### The problem
Revise the passage of the mailing list reply on parallel restore, starting with "Will be fixed" and going on through "--data-only is on.". Every "multi-thread" in it becomes "parallel".

### Excerpted text
Re: parallel restore vs. windows

From: Andrew Dunstan <andrew(at)dunslane(dot)net>
To: ITAGAKI Takahiro <itagaki(dot)takahiro(at)oss(dot)ntt(dot)co(dot)jp>
Cc: pgsql-hackers(at)postgresql(dot)org
Subject: Re: parallel restore vs. windows
Date: 2008-12-17 12:53:50
Message-ID: 4948F65E.4020504@dunslane.net
Views: Raw Message | Whole Thread | Download mbox | Resend email
Thread:
Lists: pgsql-hackers

ITAGAKI Takahiro wrote:
> Andrew Dunstan <andrew(at)dunslane(dot)net> wrote:
>
>
>> I did this, but it turned out that the problem was a logic error that I
>> found once I had managed to get a working debugger. However, the Windows
>> thread code should now be more robust, so thanks to Andrew and Magnus
>> for the suggestions.
>>
>
> Hello, I tested parallel restore on Windows.
> I have some random comments about it:
>

Thanks for this
> * Two compiler warnings.
> pg_backup_custom.c: In function `_PrintTocData':
> pg_backup_custom.c:437: warning: unused variable `ctx'
> pg_backup_custom.c: In function `_ReopenArchive':
> pg_backup_custom.c:849: warning: unused variable `ctx'
>

Will be fixed in code cleanup
> * No description about new options in pg_restore --help.
> There are no help messages about multi-thread (-m) and
> truncate-before-load options.
>

Will fix
> * multi-thread option is ignored if --data-only is on.

### Data
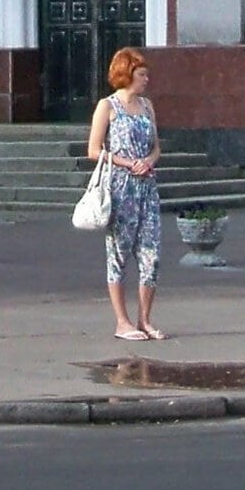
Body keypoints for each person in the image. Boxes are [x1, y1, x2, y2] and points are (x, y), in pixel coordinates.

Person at [85, 45, 164, 342]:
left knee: (151, 254)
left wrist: (149, 161)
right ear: (127, 74)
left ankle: (145, 319)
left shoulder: (147, 106)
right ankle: (122, 321)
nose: (146, 79)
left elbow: (157, 146)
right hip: (120, 187)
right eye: (142, 74)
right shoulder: (108, 106)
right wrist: (126, 161)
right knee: (118, 254)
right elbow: (93, 150)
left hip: (147, 187)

### Result
Will be fixed in code cleanup
> * No description about new options in pg_restore --help.
> There are no help messages about parallel (-m) and
> truncate-before-load options.
>

Will fix
> * parallel option is ignored if --data-only is on.